Casi un ochenta por ciento de niños controlan perfectamente sobre esa edad, pero el otro veinte por cierto sufre enuresis. Las causas pueden ser muy diversa:

  • Mal aprendizaje en el control de esfínteres por parte de la familia.
  • Retraso en el desarrollo de la musculatura implicada.
  • Incapacidad de la vejiga para retener líquido.
  • Estrés psico -social al que el niño puede estar sometido: Muerte de un ser querido, la escuela, una hospitalización, el nacimiento de un hermano…
  • Lo importante es reconocer el problema y ponerle solución cuanto antes.

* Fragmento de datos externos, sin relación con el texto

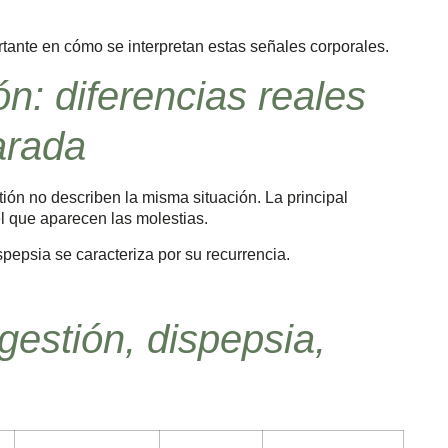
tante en cómo se interpretan estas señales corporales.
ón: diferencias reales
arada
ón no describen la misma situación. La principal
el que aparecen las molestias.
spepsia se caracteriza por su recurrencia.
igestión, dispepsia,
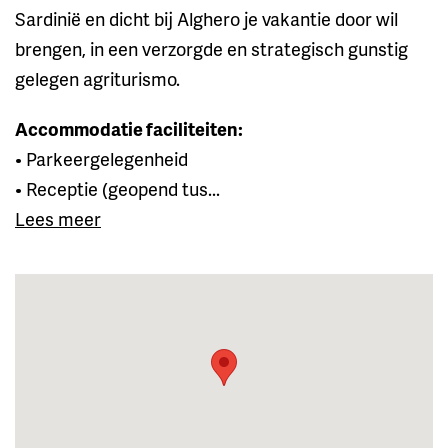
Sardinië en dicht bij Alghero je vakantie door wil
brengen, in een verzorgde en strategisch gunstig
gelegen agriturismo.
Accommodatie faciliteiten:
• Parkeergelegenheid
• Receptie (geopend tus...
Lees meer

Algunas recomendaciones podrían ser:

Comentar el problema con el pediatra para valorar si la causa es orgánica o psico -social. En el primer caso se tratará con fármacos y en el segundo se pueden seguir varias pautas:

  • Reconducir el aprendizaje del control de esfínteres con un programa progresivo.
  • Animar y alentar a los niños con un sistema de registros y fichas positivas.
  • Evitar la radicalización y por supuesto el castigo.
  • Reforzar los logros.
  • Ofrecer apoyo y cariño por parte del entorno familiar y escolar, que le ofrezca seguridad.

Actualmente muchas familias retrasan el aprendizaje del control de esfínteres apoyados por los productos cada vez más cómodos y limpios que ofrece el mercado, pero esto es un error. Esta etapa hay que trabajarla y ofrecerle a los hijos la autonomía lo más pronto posible.